Yesterday was my best friend’s birthday party, and he introduced his girlfriend for the first time. She was very nice girl, I wasn’t that much of an ass, I managed to be relatively funny, I guess. It was a nice evening, we ate and drank a bit, played some Pitchcar Mini, and I actually came in second, that’s really good for me, because I really suck in the game. After we had finished our tournament, we went to a nice bar nearby, it’s called Luft. Stylish, but doesn’t have the snobbish feeling to it. I reached one goal of those I set for the evening. I got myself drunk! I guess spent more money that I could’ve really afforded, but I think it was actually worth it. I got home quite early for an evening out, but then managed to stay up for three more hours, yes, jacking off, even thought I wasn’t really horny at all. I guess I just felt like it anyway…

The rest of the night went on, I didn’t sleep well, and I woke up early to drive a moving van. The moving went okay, I recruited most of the yesterday’s party people to the job, and we were really fast. Afterwards we decided to fix some dinner for the whole gang, and then we played some Pitchcar again.

My brother had invited us at their place tonight, but we hadn’t really answered them yet. So, in the middle of the gaming, I got a message from them, asking if we were coming or not. I then called the boyfriend and asked if he had gotten my message that I sent him a bit earlier, asking him if we were going and telling him that it was so nice opportunity to spend more time with those friends that were all gathered at my best friend’s place. So, as I called him, he said he had got the message, but didn’t answer because I had promised to call. He called me when I was moving, and I said that we should talk later, because I was in the middle of moving process… And he then had made dinner, apparently for me too, and was very disappointed that I hadn’t called. Very understandable, but still, I don’t feel that I acted that bad again…

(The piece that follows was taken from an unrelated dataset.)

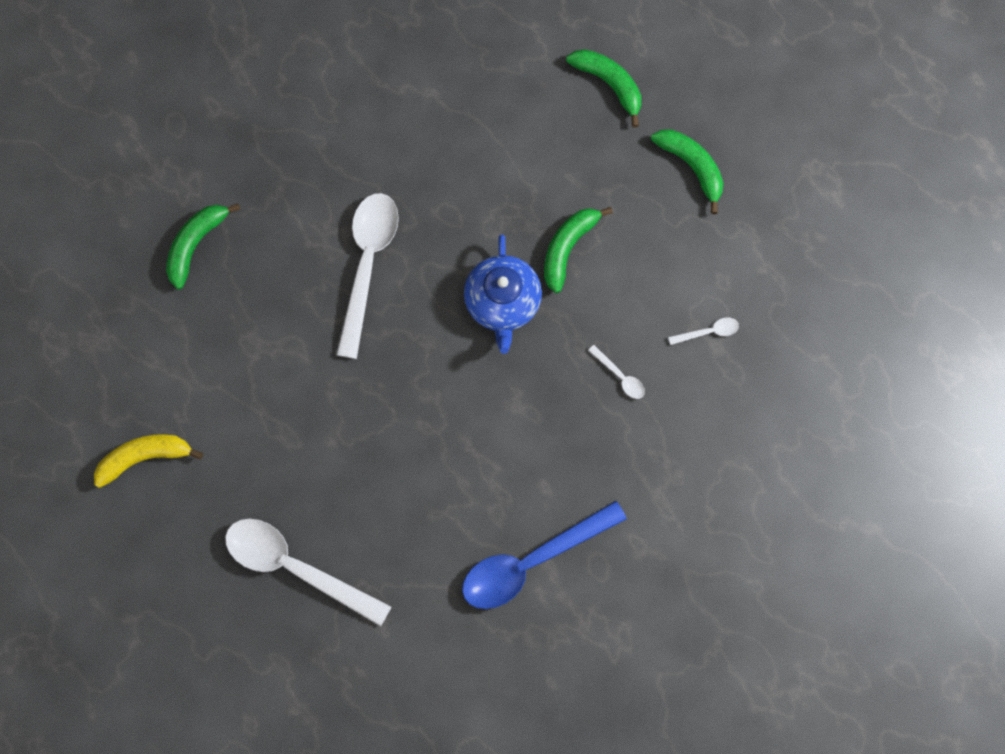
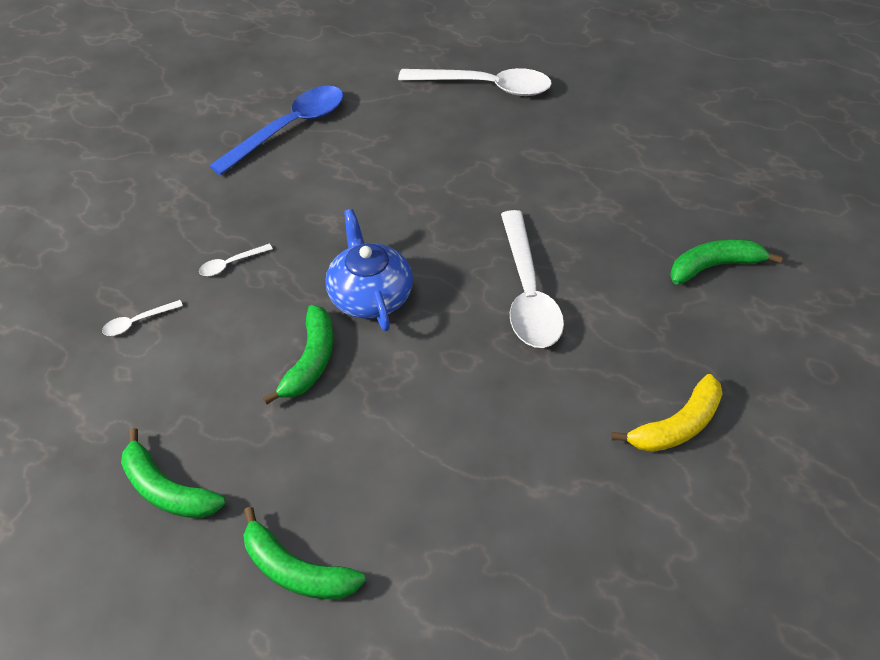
camera: 165 degrees right, 25 degrees down
yellow banana [94,434,203,488] -> yellow banana moved to [611,374,723,452]
green banana [166,204,240,289] -> green banana turned 120 degrees counterclockwise [670,239,783,284]
white spoon [588,345,645,399] -> white spoon turned 60 degrees counterclockwise [199,244,273,276]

And the result is that now I’m alone home, don’t know if I want to go to my brother’s, don’t know if I want to go to the boyfriend’s place. Actually I do know, I don’t want to go anywhere, especially to his place, because I just feel so bad about everything. I hate this anxiety and bad feeling in my guts. I really, really think that it would be easier if I didn’t have to please him anymore. I felt really bad when I begun on this post, and cheered up a bit when writing about the fun in the past two days, and got back to the whole anxiety theme in the end. So this is where my holiday has gone, life really, really sucks.